Tarih sayıları belirtir, acıları değil. Bir insanın yaşamı söz konusu olduğunda istatistik değerlerin yüzüne kimse bakamıyor.

Binlerce insan zor iklim şartlarında trenlerde, garlarda, gemilerde, kara yollarında açlık ve sefaletle başa çıkmaya çalıştılar. 

Donan annelerinin yanından ayrılmayan bebekler, bebeği öldüğü halde onu denize atmasınlar diye hala ninni söyleyen anneler, gemi seyir halindeyken denize düşen çocuklar ve onlar için durmayan gemi mürettebatları, balık istifi gibi bir gemiye standardının 4-5 katı fazla bindirilen insanlar... Sırf daha çok para kazanmak için gemileri belirli açıklığa getirip insanları denize atan denizciler... 

Çok acı hatıralar zihinlerde yer edindi ve keskin sosyolojik gerçekliklerle göç mefhumu insanların yüzüne çarpıldı. 
Lakin Çarlık, Karadeniz'de boğulan yaklaşık 1,5 milyon insanın sürgün edilişini resmi tarihine "gönüllü olarak göç" diye yazdı. 

Çerkesler tüm coğrafyalara nar taneleri gibi dağıldılar.

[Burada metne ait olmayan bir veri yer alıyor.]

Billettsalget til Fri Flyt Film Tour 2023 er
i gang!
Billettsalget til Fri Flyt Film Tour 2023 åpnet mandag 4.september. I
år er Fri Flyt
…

Aklınıza dahi gelemeyecek coğrafyalarda günümüzde Çerkeslerin varlığına rastlamak mümkün. Çoğu Türkiye'de olmak üzere Ürdün, Filistin, Endonezya, Irak, Amerika, Suriye, Mısır, Libya gibi pek çok ülkede mevcutlar.

Bugünlerden dönüp 1864'e baktığımızda, yakılan ağıtları, Karadeniz'in karanlığını, ölümleri, yitirilmiş umutları, uzun yıllar balık yemeyen Çerkes ahalisini, Osmanlı'nın coğrafyasında dağılmış aileleri, ve tekrar bu memleketi vatan olarak benimseyen Çerkesleri görüyorum.

İnsanın doğup büyüdüğü yerden sonraki vatanı; ona kapısını şartsız açan ülkedir. 
Yukarıda yazılanlar, sebepler ve sonuçlar, biraz düşününce bugünleri ne kadar da anımsatıyor insana değil mi?
Aslında ihtiyacımız olan yegane şey, kardeşçe yaşamak. 

Unutmayın!
Türkiye;
Tarih boyunca Abhazlar, Afganlar, Ahıska Türkleri, Azeriler, Boşnaklar, Bulgaristan Türkleri, Çerkesler, Cezayirliler, Gürcüler, Irak Kürtleri, İranlılar, İspanyollar, Kazaklar, Kırgızlar, Kırım Tatarları, Museviler, Polonyalılar, Ruslar ve Suriyeliler için vatan oldu. 

Ve bu coğrafya her zaman birileri için vatan olacaktır.